What this task involves:
Format the lines from the one containing "time: 11:49" through the end of the records as a JSON list of strings, one string per line, skipping blank lines. Leave the pictures out of the list.

Dataset items
※ ※ ※
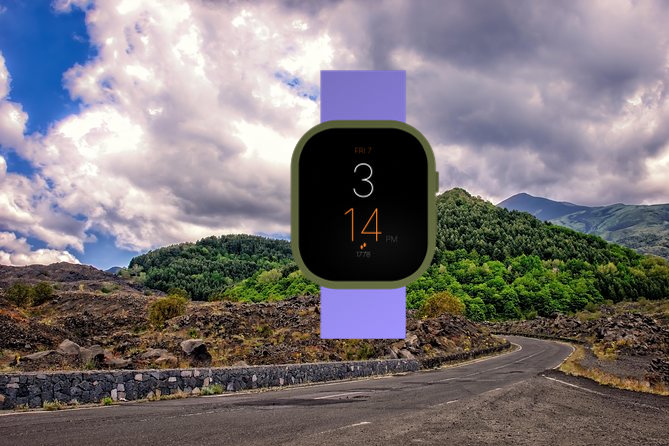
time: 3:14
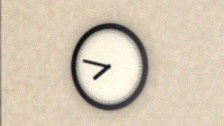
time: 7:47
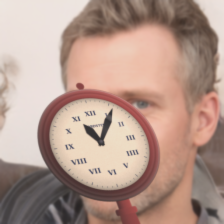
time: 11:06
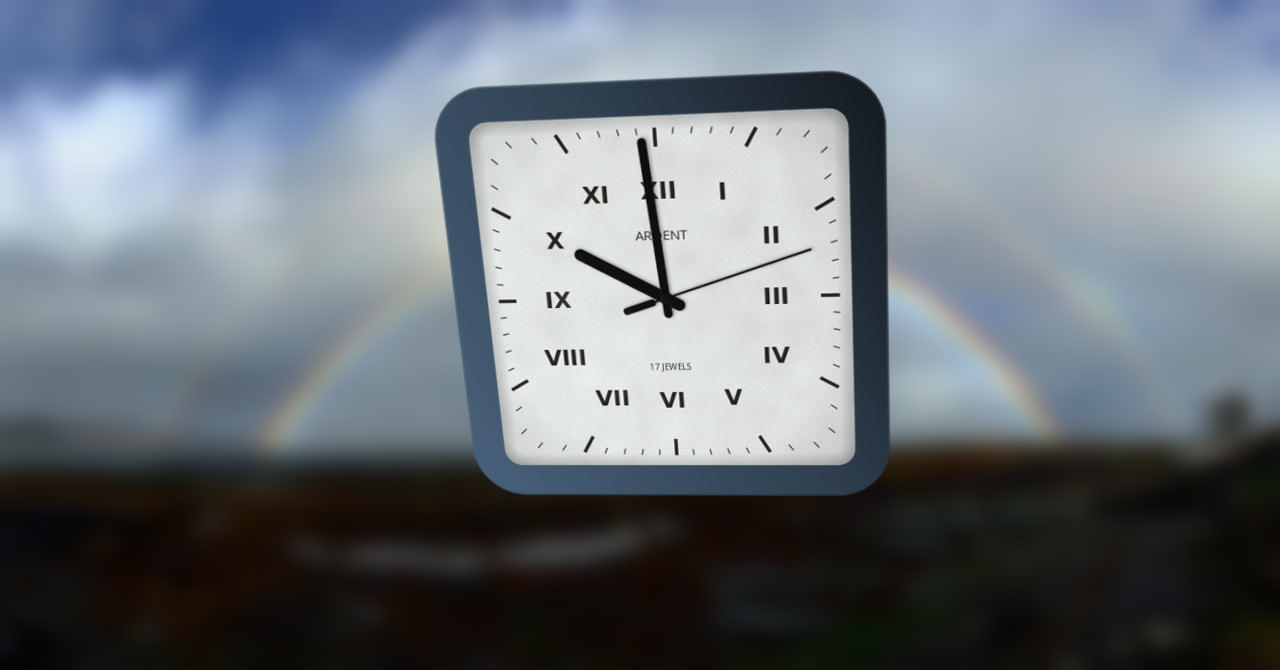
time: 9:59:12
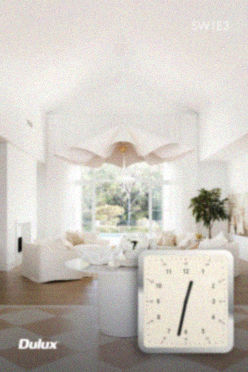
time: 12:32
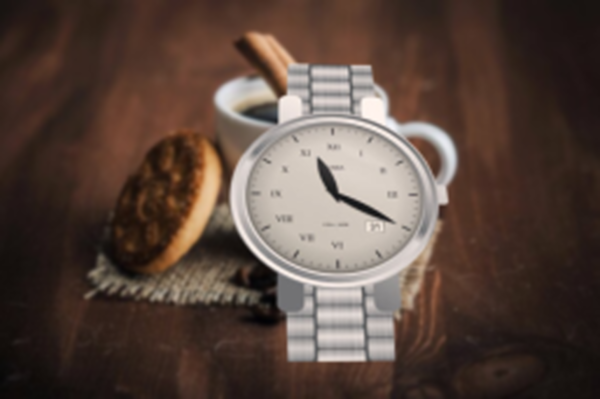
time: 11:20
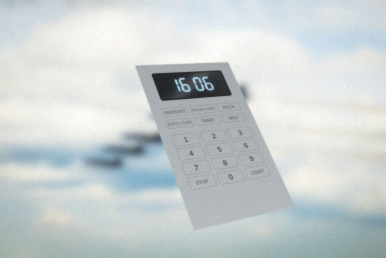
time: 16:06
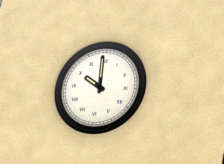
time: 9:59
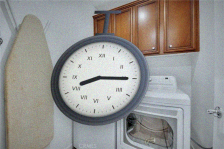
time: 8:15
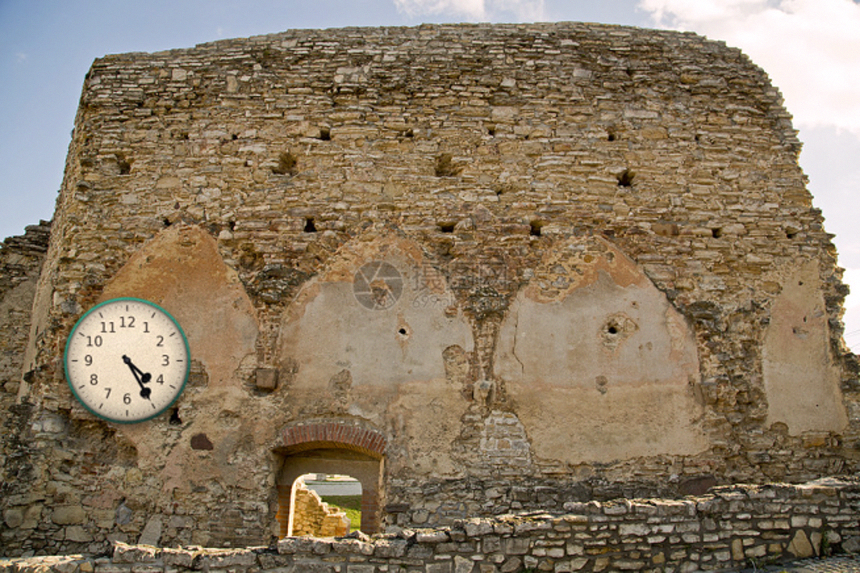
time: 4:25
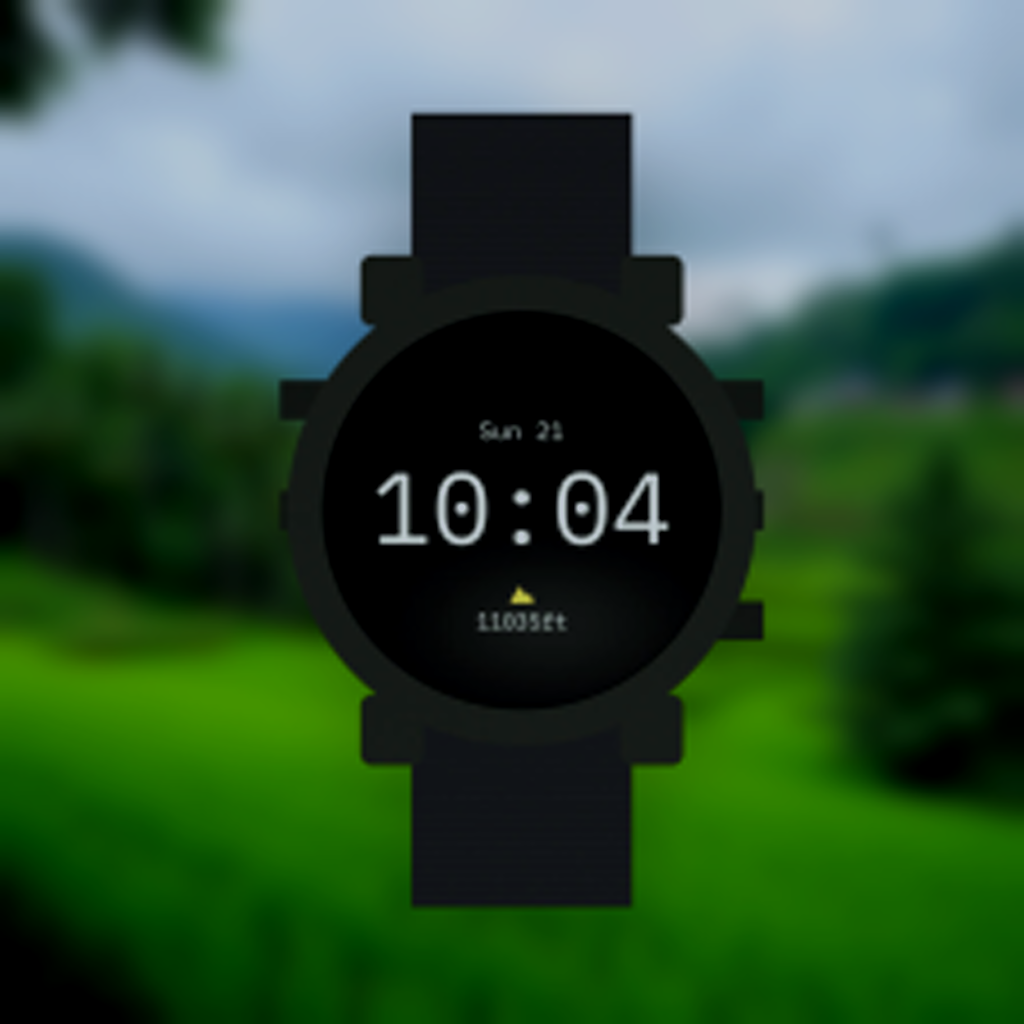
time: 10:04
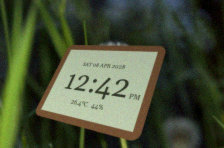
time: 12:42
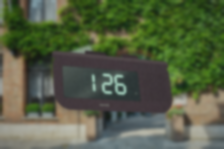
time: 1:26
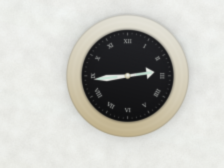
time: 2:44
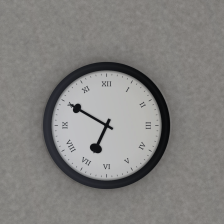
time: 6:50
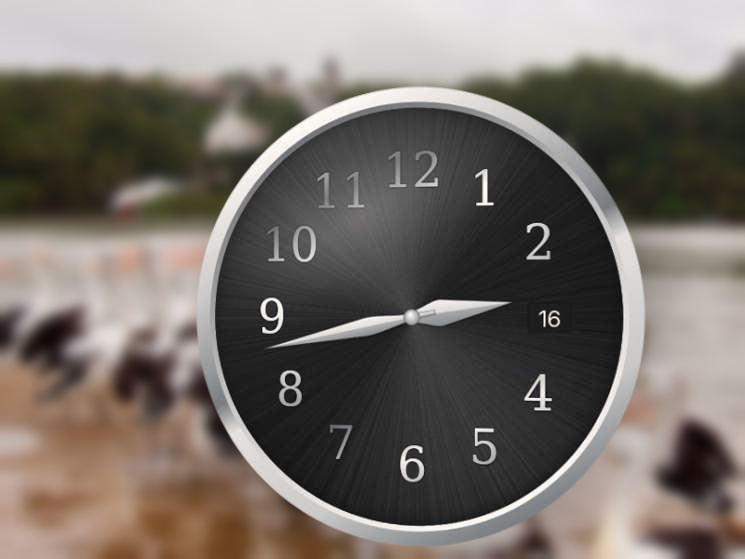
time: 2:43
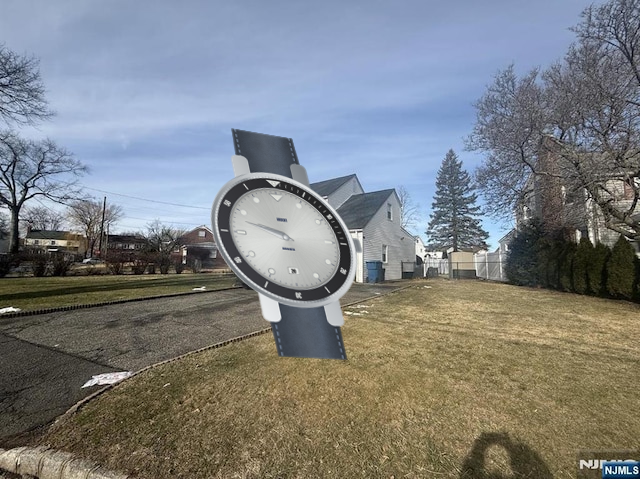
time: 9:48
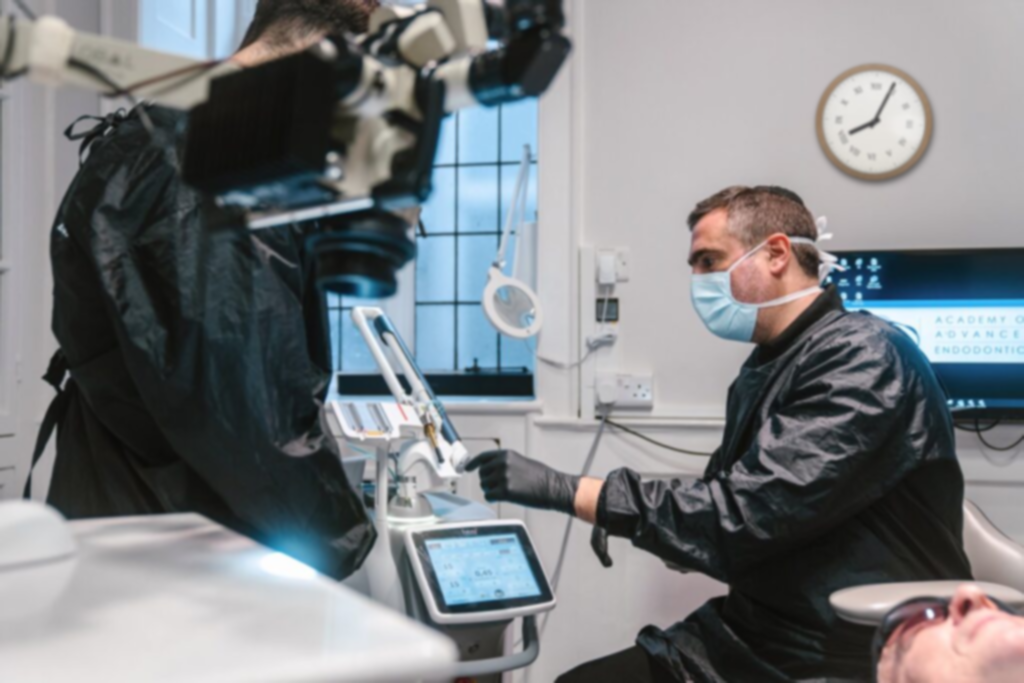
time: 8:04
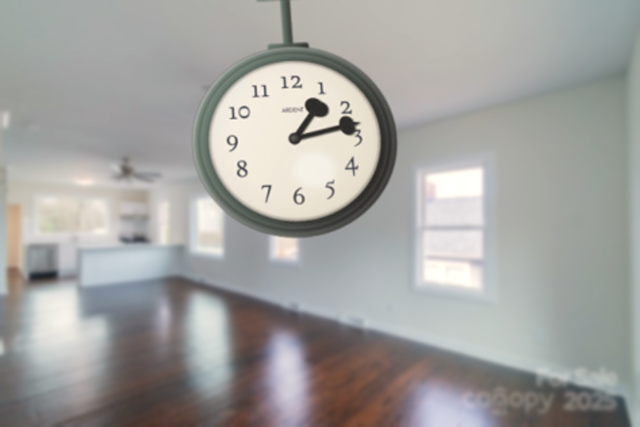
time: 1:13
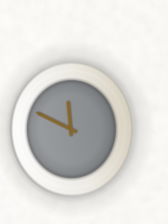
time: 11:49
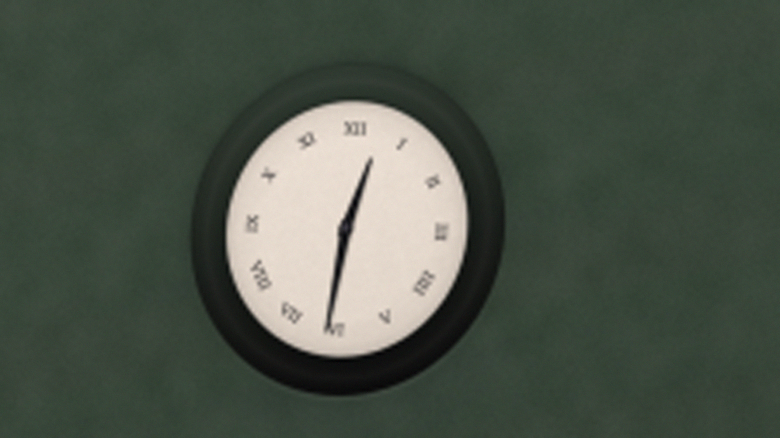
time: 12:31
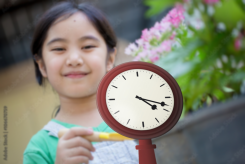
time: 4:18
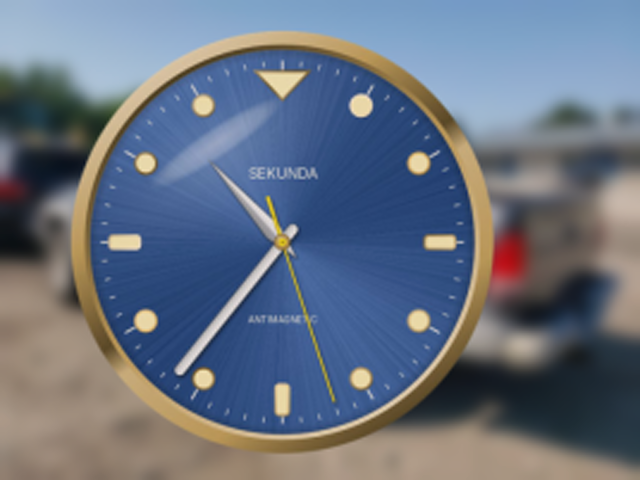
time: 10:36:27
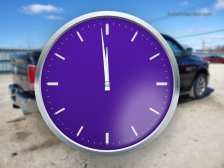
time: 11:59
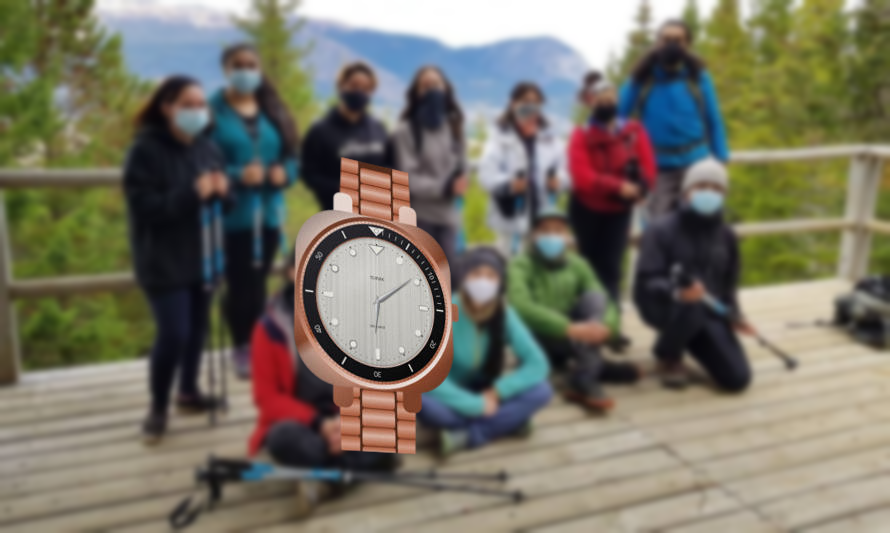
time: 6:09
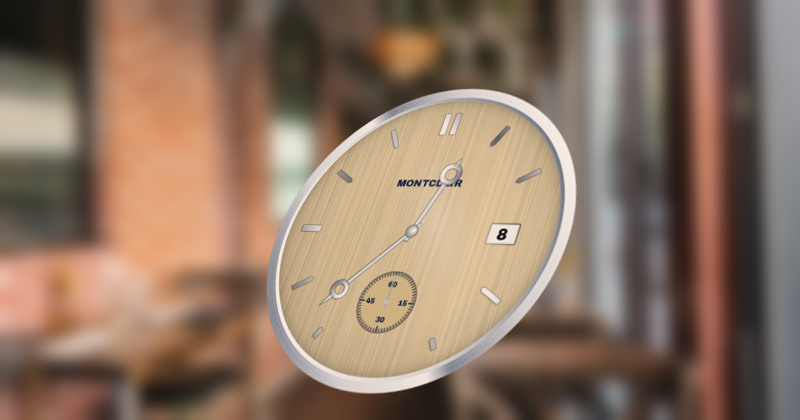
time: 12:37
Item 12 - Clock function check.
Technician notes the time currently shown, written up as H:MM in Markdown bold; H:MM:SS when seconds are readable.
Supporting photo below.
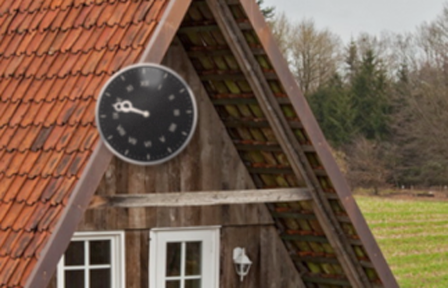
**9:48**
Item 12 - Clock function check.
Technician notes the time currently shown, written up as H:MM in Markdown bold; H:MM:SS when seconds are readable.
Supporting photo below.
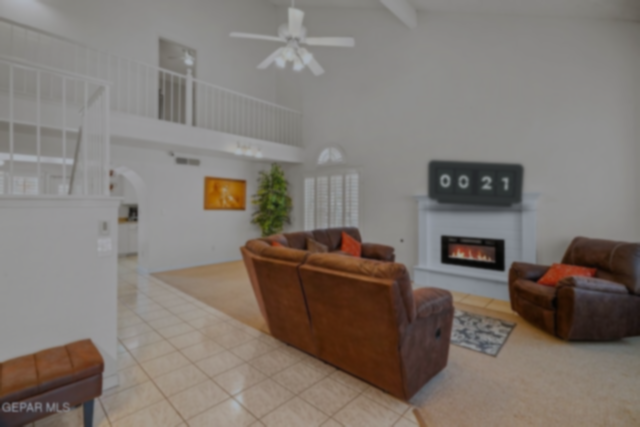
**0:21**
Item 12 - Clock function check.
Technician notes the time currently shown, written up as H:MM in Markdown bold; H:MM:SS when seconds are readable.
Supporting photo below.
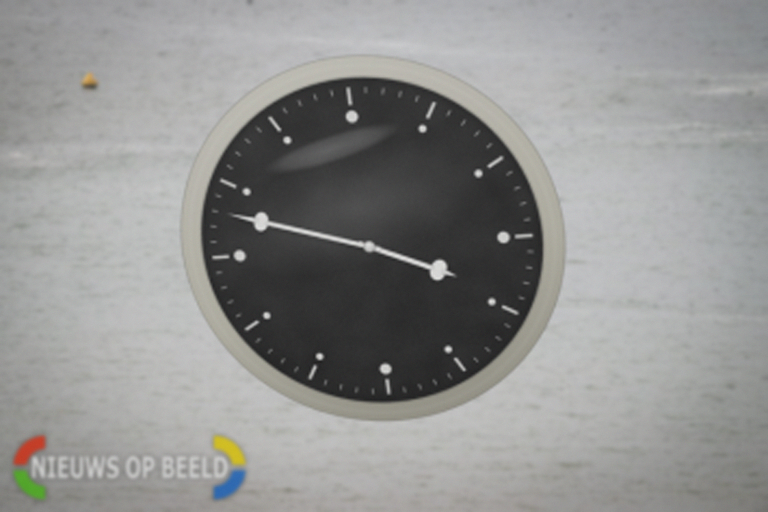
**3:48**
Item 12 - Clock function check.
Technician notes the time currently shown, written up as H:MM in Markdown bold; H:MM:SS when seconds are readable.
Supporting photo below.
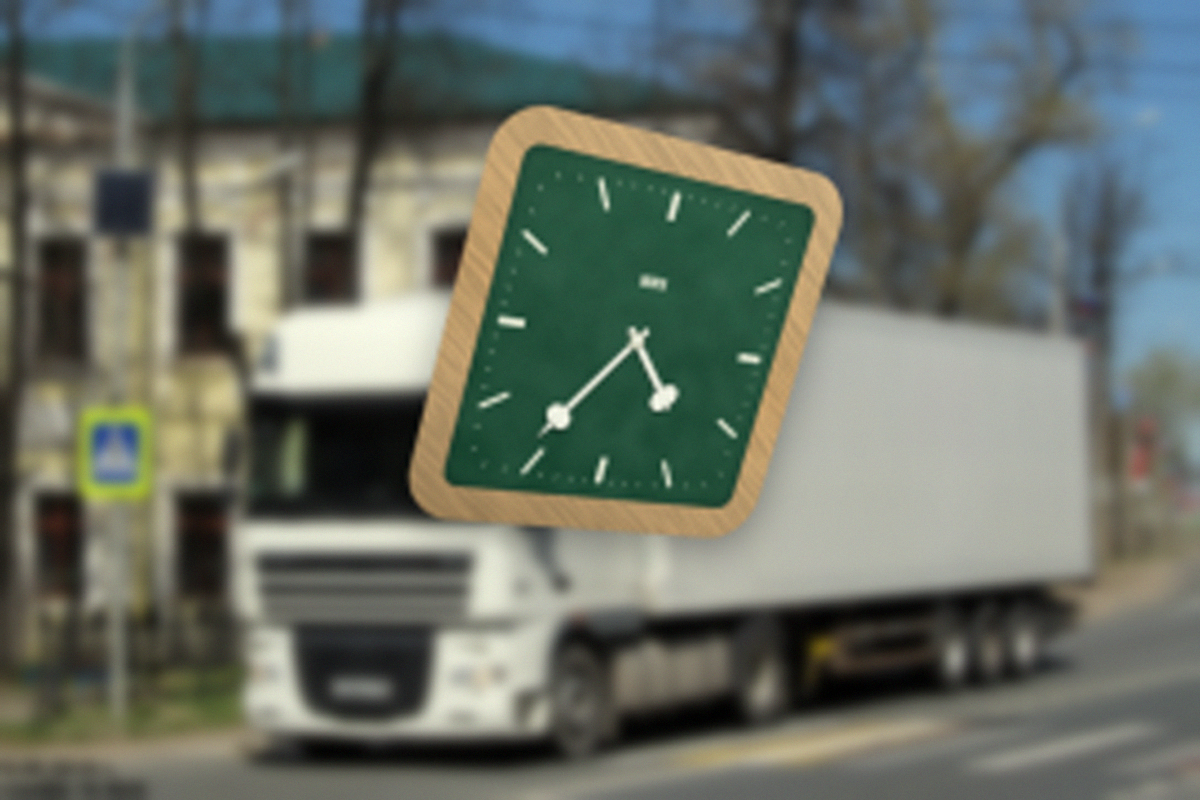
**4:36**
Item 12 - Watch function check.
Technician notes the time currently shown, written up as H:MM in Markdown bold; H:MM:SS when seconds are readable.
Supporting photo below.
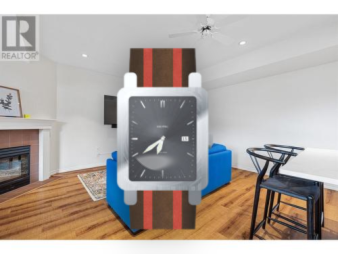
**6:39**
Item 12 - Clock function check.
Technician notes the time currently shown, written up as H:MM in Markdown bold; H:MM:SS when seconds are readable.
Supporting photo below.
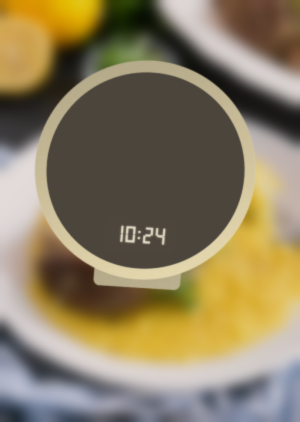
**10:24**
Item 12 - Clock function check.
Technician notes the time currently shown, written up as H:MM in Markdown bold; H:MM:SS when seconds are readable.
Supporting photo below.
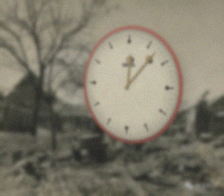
※ ※ ※
Final result:
[
  "time: 11:49",
  "time: 12:31",
  "time: 4:18",
  "time: 10:36:27",
  "time: 11:59",
  "time: 6:09",
  "time: 12:37",
  "Item 12 - Clock function check.",
  "Technician notes the time currently shown, written up as H:MM in Markdown bold; H:MM:SS when seconds are readable.",
  "Supporting photo below.",
  "**9:48**",
  "Item 12 - Clock function check.",
  "Technician notes the time currently shown, written up as H:MM in Markdown bold; H:MM:SS when seconds are readable.",
  "Supporting photo below.",
  "**0:21**",
  "Item 12 - Clock function check.",
  "Technician notes the time currently shown, written up as H:MM in Markdown bold; H:MM:SS when seconds are readable.",
  "Supporting photo below.",
  "**3:48**",
  "Item 12 - Clock function check.",
  "Technician notes the time currently shown, written up as H:MM in Markdown bold; H:MM:SS when seconds are readable.",
  "Supporting photo below.",
  "**4:36**",
  "Item 12 - Watch function check.",
  "Technician notes the time currently shown, written up as H:MM in Markdown bold; H:MM:SS when seconds are readable.",
  "Supporting photo below.",
  "**6:39**",
  "Item 12 - Clock function check.",
  "Technician notes the time currently shown, written up as H:MM in Markdown bold; H:MM:SS when seconds are readable.",
  "Supporting photo below.",
  "**10:24**",
  "Item 12 - Clock function check.",
  "Technician notes the time currently shown, written up as H:MM in Markdown bold; H:MM:SS when seconds are readable.",
  "Supporting photo below."
]